Point is a compound data structure consisting of two 32-bit integer fields x and y. At Line 6, a Point object is created and assigned to the mutable variable p. The Rust compiler will issue an error at Line 10 which accesses the x field of the Point object via the reference p, as the ownership of the Point object was already transferred from p to q at Line 8. Moreover, the Rust compiler will also issue another error at Line 12 which accesses the x field of the Point object via the reference q, as the owner q went out of its scope and the Point object was already destroyed. These scenarios rarely happen in existing prevalent programming languages, thus makes the Rust semantics unusual.

Ii-D Borrowing

The ownership discipline is a fairly straightforward mechanism for guaranteeing memory safety and thread safety. However, it is also too restrictive to develop industry programs. To address this issue, Rust provides a mechanism used to handle references, called borrowing. There are two different borrowing (i.e., reference types) in Rust: mutable references and immutable references. A mutable reference grants temporary exclusive read and write access to the object, i.e., each object has at most one mutable reference (without any immutable references). This ensures that mutable references are always unique pointers. A mutable reference can be reborrowed to someone else. Contrary to mutable references, an immutable reference grants temporary read-only access to the object and it is allowed that multiple immutable references refer to the same object. The design of borrowing in Rust also guarantees memory safety and thread safety.

1fn main() {
2   let x1 = 1;
3   let p1 = &x1; // x1 is borrowed immutably
4   let q1 = &x1; // x1 is borrowed immutably
5   *p1 = 2; // Error!
6   let y = &mut x1; // Error!
7
8   let mut x2 = 1;
9   let p2 = &x2; // x2 is borrowed immutably
10   let q2 = &x2; // x2 is borrowed immutably
11   *p2 = 2; // Error!
12
13   let mut x3 = 1;
14   let p3 = &mut x3; // x3 is borrowed mutably
15   x3 = 2; // Error!
16   *p3 = 2; // OK!
17   let p4 = &mut x3;  // Error!
18}

We can see borrowing in action in the above example.
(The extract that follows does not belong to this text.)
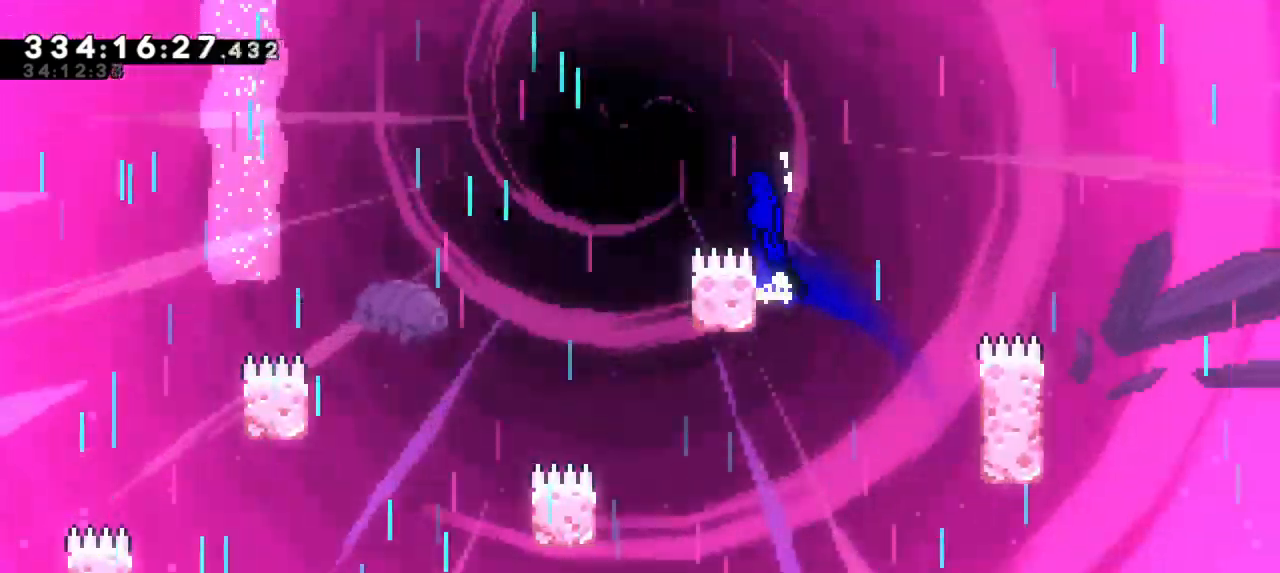
{"keys": ["jump2", "left"], "events": []}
In this example, the variable x1 is immutable which is immutably borrowed twice at Lines 3 and 4. The compiler will issue an error at Line 5 which tries to mutate the value of x1. It also issues another error at Line 6, as immutable variable x1 cannot be mutably borrowed. The code at Lines 8-11 shows that the mutable variable x2 can also be immutably borrowed multiple times, but cannot be mutated by an immutable reference. Line 15 demonstrates that the mutable variable x3 cannot be mutated via x3 once it is borrowed. Instead, it can be mutated via the mutable reference p3 at Line 16. Line 17 shows that the mutable variable x3 cannot be mutably borrowed more than once.

Ii-E Lifetime

Borrowing grants temporary access to the object. Rust associates to each reference with a lifetime to specify how long is temporary. Intuitively, lifetimes are effectively just names for scopes somewhere in the program, but they are not same. The lifetime of a reference should be included in the lifetime of the borrowed variable. Rust provides a convention so that lifetimes can be elided in general, which is why they did not show up in the above examples. Rust also supports named lifetimes which helps the Rust compiler to aggressively infer lifetimes and makes sure all borrows are valid.

1fn main(){
2   let mut x ;
3   {
4     let y = 1;
5     x = &y;   // Error!
6   }
7   let z = 1;
8   let p = &z; // OK!
9}

The above example illustrates intuition behind lifetime. There is an error at Line 5 as the lifetime of x is not included in the lifetime of y. Instead, it is fine to borrow z at Line 8, as the lifetime of p is included in the lifetime of z. Therefore, Rust’s variable context is substructural.

Syntax Description

Id ::= [a-zA-Z_][a-zA-Z0-9_]*
Identifier
Type ::= i8 u8 i16 u16 i32 u32 i64 u64 f32 f64 isize usize char
    &str bool   Id  ()   [Type;Exp] fn (Types) - Type
Types ::= Type* Variable Types
TypedId ::= Id : Type
TypedIds ::= TypedId* Auxiliary types
ConstAndStatic ::= const Id : Type = Exp ;  static mut ? Id : Type = Exp ;
DeclExp ::= let mut ? Id [: Type] ? [= Exp] ? ConstAndStatic; Variable declaration
Op ::= “+” “-” “*” “/” “%” “&” “==” “!=” “&&”
Exp ::= Int Bool Float String Char Id *Id [Exps] [Exp;Exp] vec![Exps] (Exp) Exp[Exp]
    {Exp} Ref Exp Id { StructValues } Exp(Exp) -Exp !  Exp Exp Op Exp
Exps ::= Exp* Expressions
AssignOp ::= “=” “+=” “-=” “*=” “/=”
AssignmentStmt ::= Id AssignOp Exp ;  Id[Exp] AssignOp Exp ;  *Id AssignOp Exp; Id . Id AssignOp Exp ; Assignment statement
If ::= if Exp else ? Block
While ::= while Exp Block
Loop ::= loop Block If While If, while and loop statement
Block ::= { } { Stmts } { Stmts Exp } Block
Ref ::= & &mut Two types of references
Struct ::= struct Id { TypedIds }
StructValue ::= Id : Exp
StructValues ::= StructValue*
StructInstance ::= Id { StructValues } Struct
For ::= for Id in Int..Int Block For statement
Function ::= fn Id (TypedIds) [- Type] ? Block Function
Stmts ::= DeclExp AssignStmt Block Exp ; return ; return Exp ; Loop ; Loop Function Struct For Statements
TABLE I: The syntax of

Iii : The Formal Semantics of Rust in

In this section, we first introduce the basic notations of , and then define the addressed formal syntax of Rust. Finally, we define the configurations and formal semantics of Rust in .

Iii-a Framework

Framwork is a rewrite-based executable semantic framework. Operational semantics of a programming language can be formally defined with the state of an executing program being represented as a configuration and the semantics of each program statement being defined as rules. With the defined operational semantics, automatically generates an interpreter which can execute programs of the language. Besides, also provides formal analysis functionalities such as model checking, symbolic execution, and theorem proving [6]. A number of programming languages have been formalized using , such as C [7], Python [10], PHP [11] and Java [8].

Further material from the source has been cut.